Notably, in 2010, CellCentric licensed a novel epigenetic discovery program to Japan's Takeda Pharmaceutical Co. for a program focused on cancer. Under the terms of agreement, CellCentric received an unspecified upfront payment from Takeda but also stood to gain from preclinical and clinical milestones, in addition to royalties, with a total deal value of as much as $200 million to CellCentric over the course of the agreement.
Although CellCentric is strongly focused on cancer, the company notes, "Epigenetics concerns the cellular processes associated with modification of chromatin that lead to differential gene expression. It helps explain why different cells in the body develop to fulfill specialized functions, despite containing identical DNA information." In addition to errors in epigenetic mechanisms causing aberrant cellular behavior that leads to tumor formation, it can also lead to neurodegenerative diseases, metabolic disorders and inflammatory diseases, meaning that the field has importance in multiple therapeutic arenas.
In fact, in 2011, CellCentric joined a group of leading academic researchers around the world to investigate epigenetic mechanisms underlying diabetes, with CellCentric being the sole commercial partner in the consortium that hoped to find new targets for small-molecule therapeutics. Although CellCentric's primary focus is in prostate, breast and colon cancer, it noted that the involvement in the new consortium "expands the company's leading epigenetic mechanistic understanding to other areas associated with epigenetic loss of cell fate control."

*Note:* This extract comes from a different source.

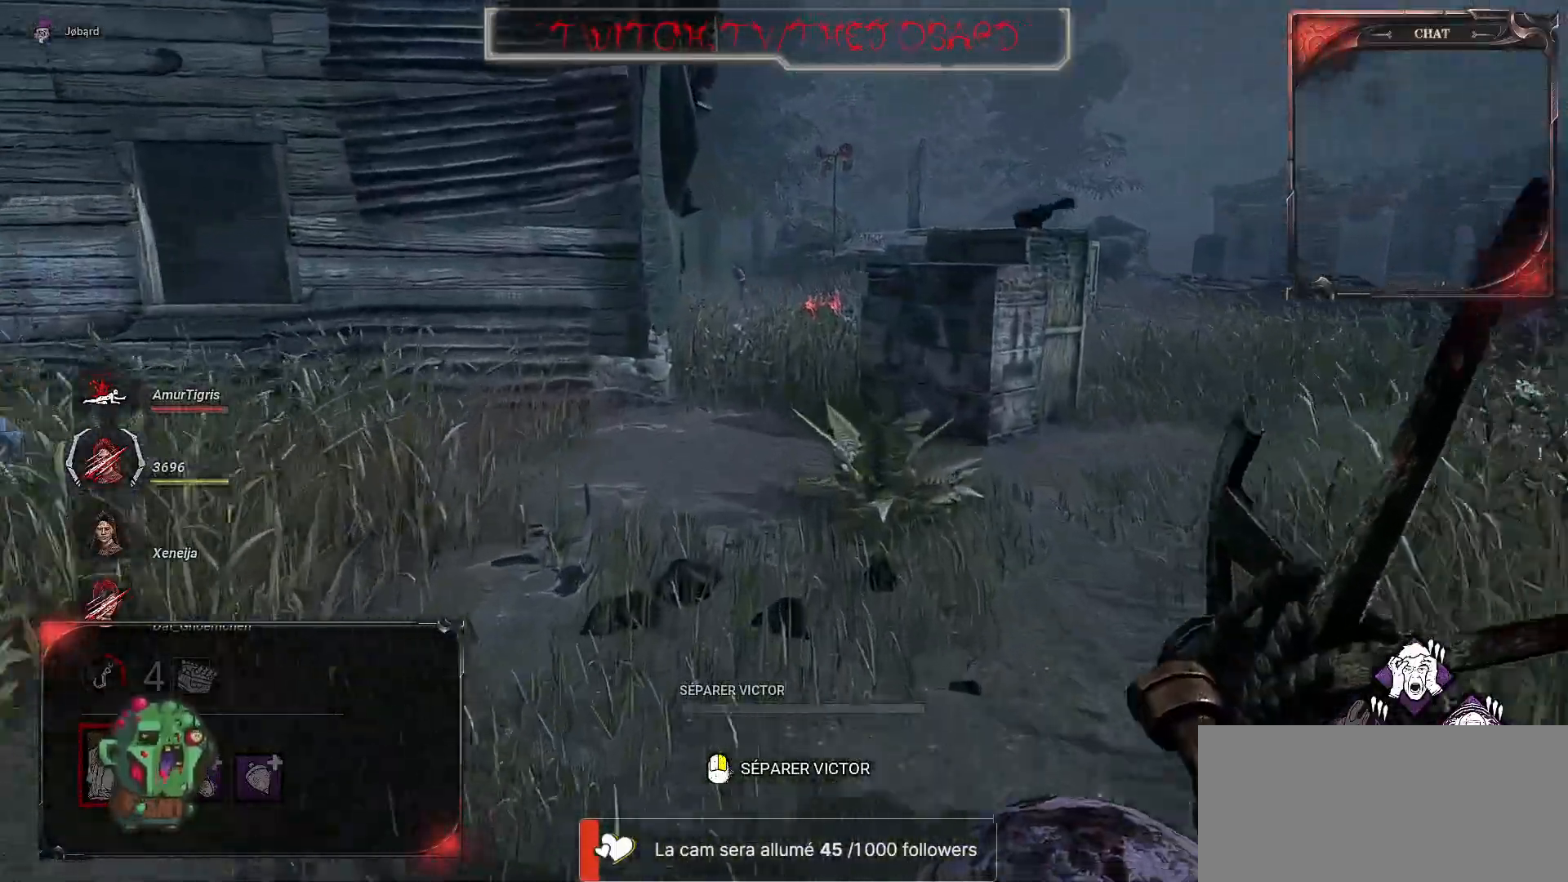
{"keys": ["z"], "mouse": [], "events": []}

For its part, ZoBio has touted a pair of other deals in recent months, the most recent of which is a deal inked in January with Heptares Therapeutics—a collaboration to discover fragment ligands for Heptares' stabilized GPCRs, which it has dubbed StaRs. Under the agreement, ZoBio will first develop methods to rapidly extract and immobilize a GPCR target designated by Heptares. Subsequently, ZoBio will apply its proprietary TINS technology to screen a library of drug fragments for specific binding to the target.
Also, in September 2011, ZoBio reached an agreement to supply a variety of biophysics research services to Abbott in the area of hit matter discovery and characterization. Among the services to be provided, ZoBio will use its proprietary TINS technology for ligand discovery on a variety of targets designated by Abbott. Orthogonal validation will be provided through ZoBio's Biacore instrumentation.